The internet is good at stripping away complexity, and thus, anyone’s Twitter feed may look one way, but remember that it’s never the full picture about who someone is. The people behind the keyboards are complex, and I try to build characters who contain these many opposing, complex multitudes.
INTERVIEWER
Congratulations on your recent announcement that you are expecting your second child later this year. How has your writing changed since becoming a mother?
ANTHES
I think the experience of motherhood has expanded my capacity for empathy and forgiveness, and I try to bring this to my writing. I felt like the most basic, almost feral, version of a human in those early savage days of motherhood – when eating, sleeping and drinking is the purpose of every day – and I’ve been really proud of my growth in the time since then. I’ve learned to shift the pieces of my identity to welcome the role of motherhood without feeling as though I’ve compromised the other pieces of my identity – it was challenging and came with a lot of self-reflection, self-forgiveness, and support.
Parenthood is so hard, and makes you feel everything in extremes. I’ve experienced new emotions, challenges, and triumphs. It’s made me empathetic to other people’s struggles, and I am much more forgiving of others and myself.
It’s also made me totally soft and I cry a lot more when writing and reading, so there’s that.
INTERVIEWER
Do you have any tips for time management, especially for moms who struggle with finding time to write?
ANTHES
I wish! I feel like answering this implies that I have figured out some trick to finding writing time, and I haven’t. I haven’t figured it out. I’m just doing my best.
But I will say that I have worked at realistic expectations for what I “should” be doing, and that starts with identifying the reasons I’m not writing. Am I not writing because I’m busy with family, work, and teaching? OK, maybe this isn’t the season in which I’m meant to write a lot.
Or am I not writing because I feel guilty that I “should” be doing something else? I’ve learned to throw that guilt out and write. Ask for help. Surround yourself with people who will help you guard your time. My partner values my writing as much as I do, and he helps me guard my writing time. I know that it is a privilege to have a partner like mine who is my equal partner in life and in childcare. I know that childcare is a struggle for many. That’s real.

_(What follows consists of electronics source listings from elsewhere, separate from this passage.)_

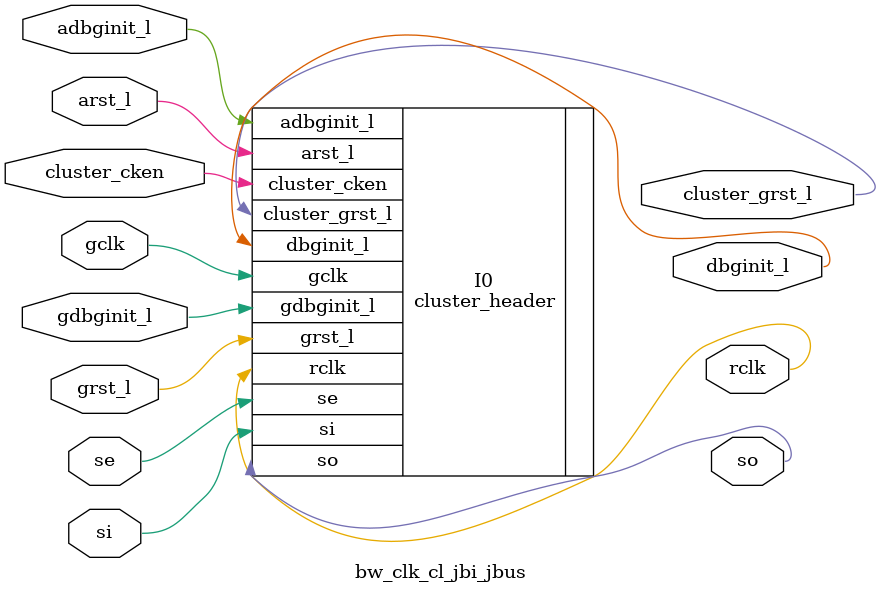
<source format=v>
/*
//  Description:	JBus Interface JBUS clk cluster header
*/

module bw_clk_cl_jbi_jbus(so,dbginit_l ,cluster_grst_l ,rclk ,si ,se ,
adbginit_l ,gdbginit_l ,arst_l ,grst_l ,cluster_cken ,gclk );
output          so ;
output          dbginit_l ;
output          cluster_grst_l ;
output          rclk ;
input           si ;
input           se ;
input           adbginit_l ;
input           gdbginit_l ;
input           arst_l ;
input           grst_l ;
input           cluster_cken ;
input           gclk ;

cluster_header I0 (
.rclk            (rclk ),
.so              (so ),
.dbginit_l       (dbginit_l ),
.cluster_grst_l  (cluster_grst_l ),
.si              (si ),
.se              (se ),
.adbginit_l      (adbginit_l ),
.gdbginit_l      (gdbginit_l ),
.arst_l          (arst_l ),
.grst_l          (grst_l ),
.cluster_cken    (cluster_cken ),
.gclk            (gclk ) );
endmodule




</source>
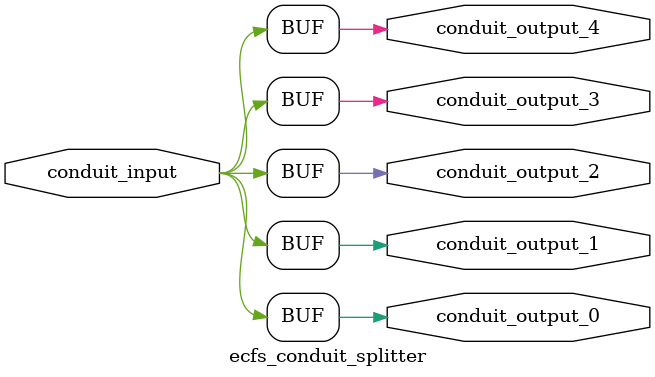
<source format=v>
/* ##################################################################################
 * Copyright (C) 2025 Altera Corporation
 *
 * This software and the related documents are Altera copyrighted materials, and
 * your use of them is governed by the express license under which they were
 * provided to you ("License"). Unless the License provides otherwise, you may
 * not use, modify, copy, publish, distribute, disclose or transmit this software
 * or the related documents without Altera's prior written permission.
 *
 * This software and the related documents are provided as is, with no express
 * or implied warranties, other than those that are expressly stated in the License.
* ##################################################################################
*/

/* ##########################################################################
 * A simple output splitter as in PD one output cannot be connected to two places.
 *
 * ##########################################################################
 */

`timescale 1 ns / 1 ns

(* altera_attribute = "-name IP_TOOL_NAME conduit_splitter; -name IP_TOOL_VERSION 13.0" *)

module ecfs_conduit_splitter
#(
    parameter OUTPUT_NUM = 2
)
(
    input   conduit_input,
    output  conduit_output_0,
    output  conduit_output_1,
    output  conduit_output_2,
    output  conduit_output_3,
    output  conduit_output_4
);

generate
    assign conduit_output_0 = conduit_input;
    assign conduit_output_1 = conduit_input;
    assign conduit_output_2 = conduit_input;
    assign conduit_output_3 = conduit_input;
    assign conduit_output_4 = conduit_input;
endgenerate
endmodule

</source>
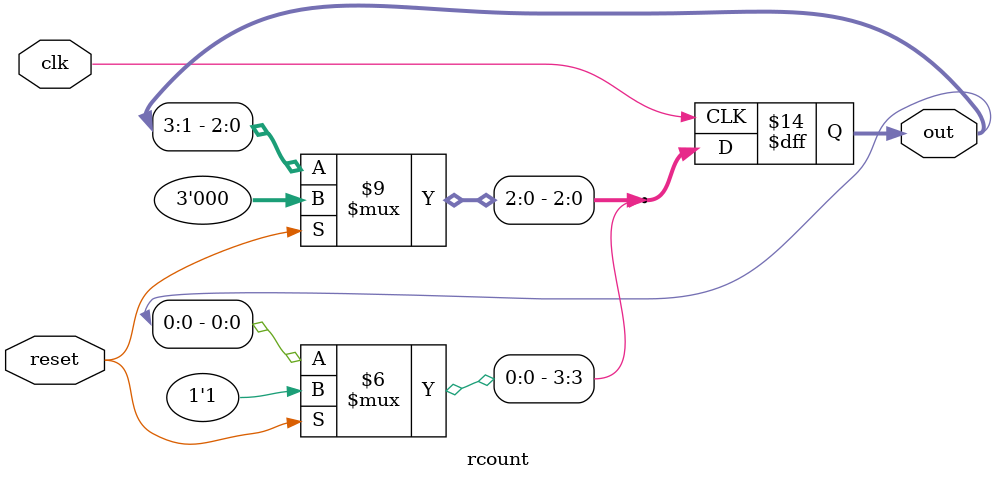
<source format=v>
`timescale 1ns / 1ps


module rcount(clk, out, reset);
input reset;
input clk;
output[3:0] out;

reg[3:0] out;
reg zto3;
initial out = 4'b1000;
always @(posedge clk) 
begin
    if (reset == 1)
        out = 4'b1000;
    else begin
     zto3 = out[0];
     out = (out >> 1);
     out[3] = zto3;
    end
 end
     
     
endmodule
</source>
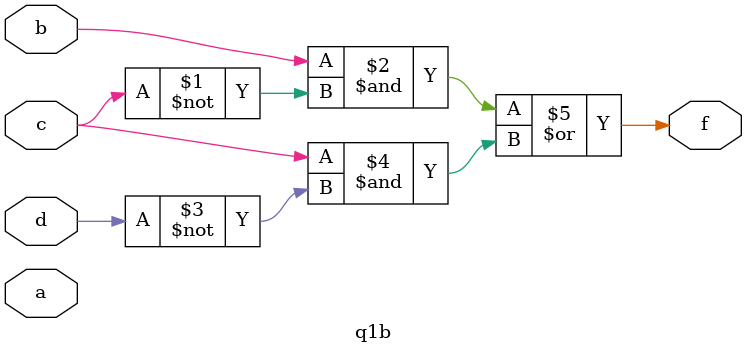
<source format=v>
module q1b(a,b,c,d,f);
input a,b,c,d;
output f;
assign f=(b&(~c))|(c&(~d));
endmodule

</source>
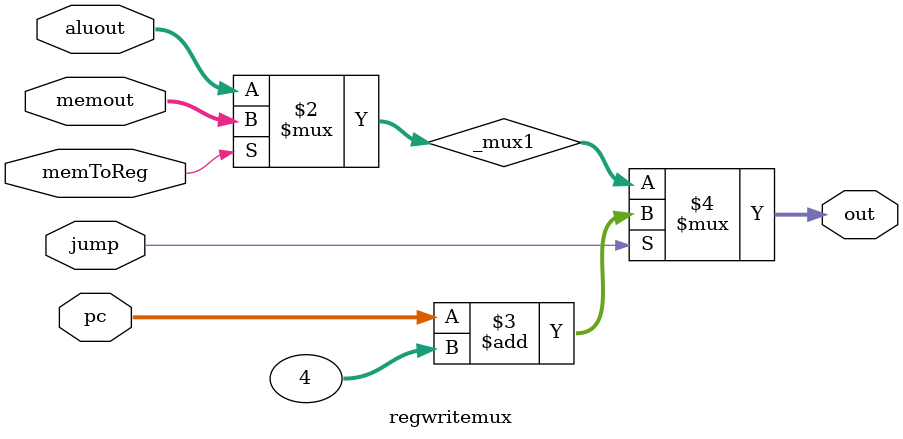
<source format=v>


module regwritemux(
    input [31:0] aluout,
    input [31:0] memout,
    input [31:0] pc,
    input memToReg,
    input jump,
    output reg [31:0] out
);

reg [31:0] _mux1;

always @(*) begin
    _mux1 = memToReg ? memout : aluout;
    out = jump ? (pc + 4) : _mux1;
end


endmodule
</source>
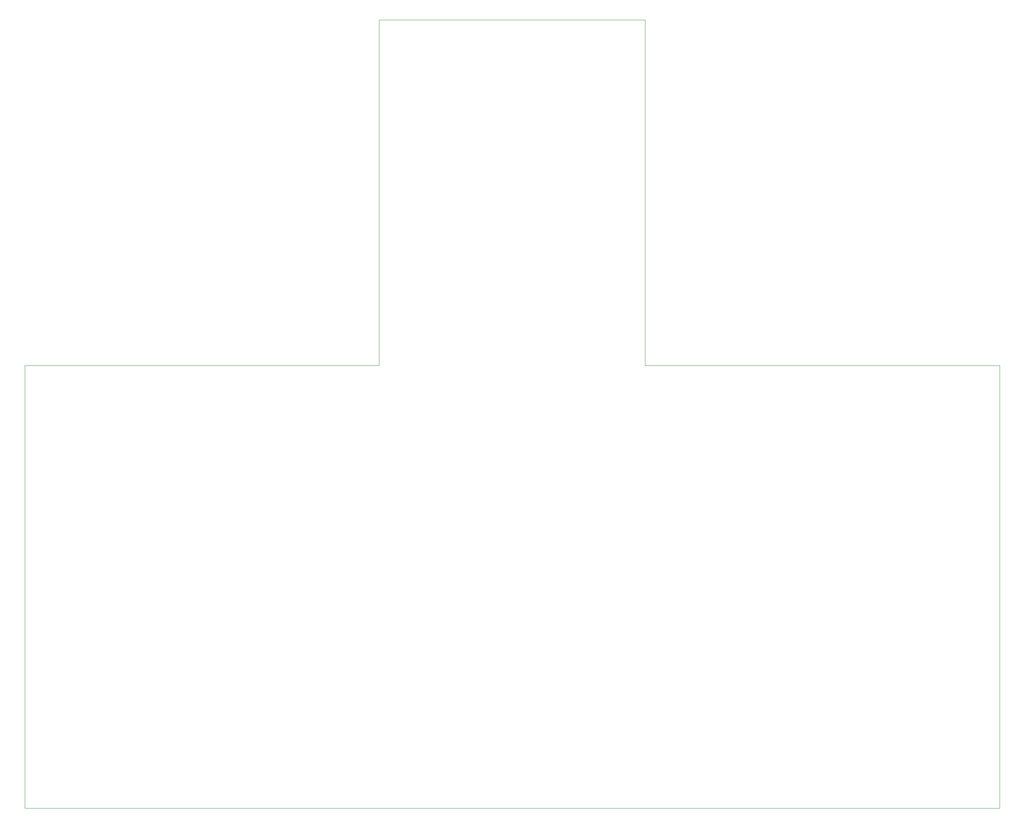
<source format=gm1>
G04 #@! TF.GenerationSoftware,KiCad,Pcbnew,(5.1.10-1-10_14)*
G04 #@! TF.CreationDate,2023-04-30T23:48:29-07:00*
G04 #@! TF.ProjectId,Control_Boards,436f6e74-726f-46c5-9f42-6f617264732e,rev?*
G04 #@! TF.SameCoordinates,Original*
G04 #@! TF.FileFunction,Profile,NP*
%FSLAX46Y46*%
G04 Gerber Fmt 4.6, Leading zero omitted, Abs format (unit mm)*
G04 Created by KiCad (PCBNEW (5.1.10-1-10_14)) date 2023-04-30 23:48:29*
%MOMM*%
%LPD*%
G01*
G04 APERTURE LIST*
G04 #@! TA.AperFunction,Profile*
%ADD10C,0.100000*%
G04 #@! TD*
G04 APERTURE END LIST*
D10*
X80000000Y78000000D02*
X140000000Y78000000D01*
X140000000Y0D02*
X140000000Y78000000D01*
X80000000Y0D02*
X80000000Y78000000D01*
X140000000Y0D02*
X220000000Y0D01*
X220000000Y0D02*
X220000000Y-100000000D01*
X0Y-100000000D02*
X220000000Y-100000000D01*
X0Y0D02*
X0Y-100000000D01*
X0Y0D02*
X80000000Y0D01*
M02*

</source>
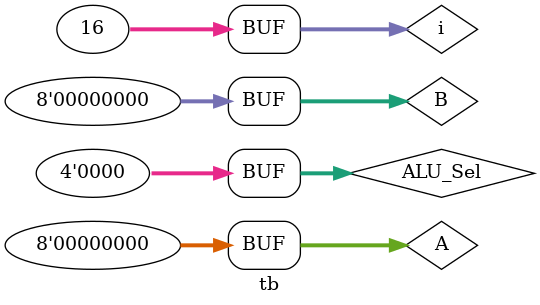
<source format=v>
`timescale 1ns / 1ps  

module tb;
//Inputs
 reg[7:0] A,B;
 reg[3:0] ALU_Sel;

//Outputs
 wire[7:0] ALU_Out;
 wire CarryOut;

 // Verilog code for ALU
 integer i;
ALU testbench (
            A,B,  // ALU 8-bit Inputs                 
            ALU_Sel,// ALU operation Selection
            ALU_Out, // ALU 8-bit Output
            CarryOut // Carry Out 
     );
    initial begin
    // hold reset state for 100 ns.
      A = 8'b11110000;
      B = 8'b00001111;
      ALU_Sel = 8'd0;
      #10;
      for (i=0;i<=15;i=i+1)
      begin
       ALU_Sel = ALU_Sel + 8'h01;
       #10;
      end
      
      A = 8'd0;
      B = 8'd0;
      
    end
endmodule
</source>
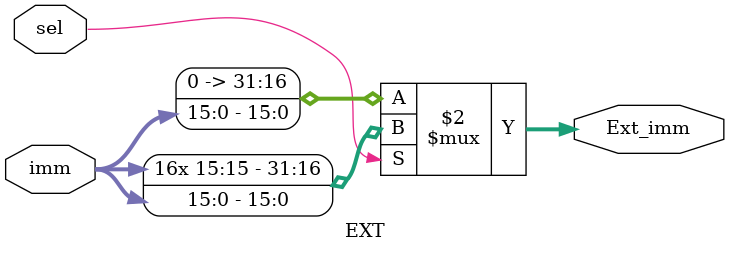
<source format=v>
module EXT(imm,sel,Ext_imm);
  input           [15:0]      imm;
  input                       sel;
  output          [31:0]      Ext_imm;
  
  assign Ext_imm= sel==0? {16'H0000,imm} : {{16{imm[15]}},imm};
        
endmodule
</source>
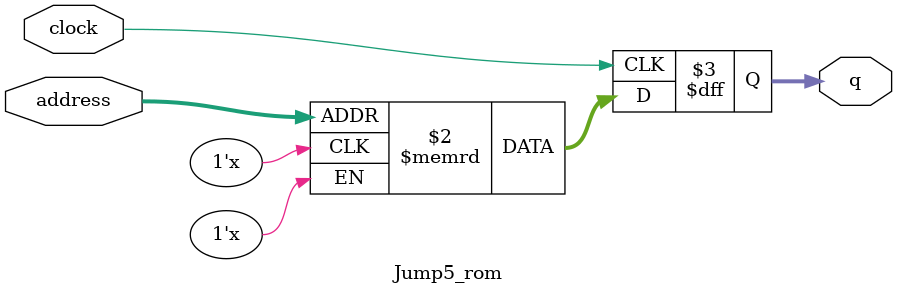
<source format=sv>
module Jump5_rom (
	input logic clock,
	input logic [12:0] address,
	output logic [2:0] q
);

logic [2:0] memory [0:5399] /* synthesis ram_init_file = "./Jump5/Jump5.mif" */;

always_ff @ (posedge clock) begin
	q <= memory[address];
end

endmodule

</source>
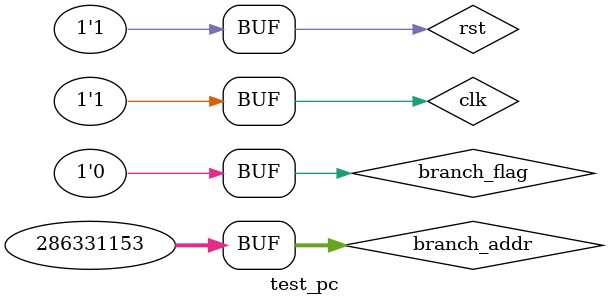
<source format=v>
`timescale 1ns / 1ps


module test_pc;

	// Inputs
	reg clk;
	reg rst;
	reg [31:0] branch_addr;
	reg branch_flag;

	// Outputs
	wire [31:0] pc;

	// Instantiate the Unit Under Test (UUT)
	PC uut (
		.clk(clk), 
		.rst(rst), 
		.branch_addr(branch_addr), 
		.branch_flag(branch_flag), 
		.pc(pc)
	);

	initial begin
		// Initialize Inputs
		clk = 0;
		rst = 0;
		branch_addr = 0;
		branch_flag = 0;

		// Wait 100 ns for global reset to finish
		#50;
       
		// Add stimulus here
		clk = 0;
		rst = 1;
		#100;
		branch_addr = 32'h11111111;
		branch_flag = 1;
		#150;
		clk = 1;
		#175;
		clk = 0;
		branch_flag = 0;
		#200;
		clk = 1;
		#225;
		clk = 0;
		#250;
		clk = 1;
	end
      
endmodule


</source>
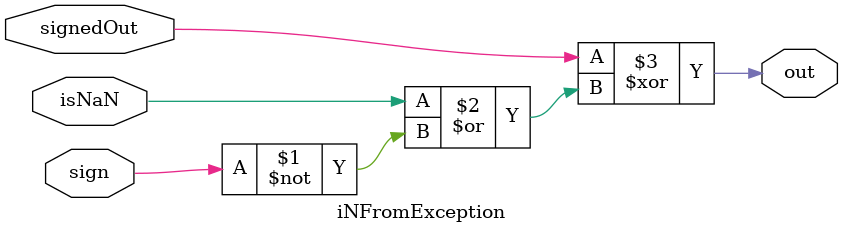
<source format=v>
module iNFromException(	// file.cleaned.mlir:2:3
  input  signedOut,	// file.cleaned.mlir:2:33
         isNaN,	// file.cleaned.mlir:2:53
         sign,	// file.cleaned.mlir:2:69
  output out	// file.cleaned.mlir:2:85
);

  assign out = signedOut ^ (isNaN | ~sign);	// file.cleaned.mlir:4:10, :5:10, :6:10, :7:5
endmodule


</source>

Time is what it is; it’s there or it isn’t. If the time is not there because you have a life outside of your writing, you don’t have sustainable childcare, or you have other needs that take precedence, forgive yourself and know that writing isn’t going anywhere. That season will come. If the time isn’t there because you’re doing too much, start saying no. If the time is there and you’re not using it, then look at what you’re doing instead, decide what you need right now to feel happy – if that’s writing, then set some boundaries to get it done.
INTERVIEWER
What’s next for you, in terms of your writing?
ANTHES
I am finishing up the final draft of my novel that I’ve been working on for approximately one thousand years. I am hoping to have it done in the next three months and then start querying agents. In between those edits and reading for Lost Balloon, I’ll probably keep writing tiny dark flashes (when I find the time).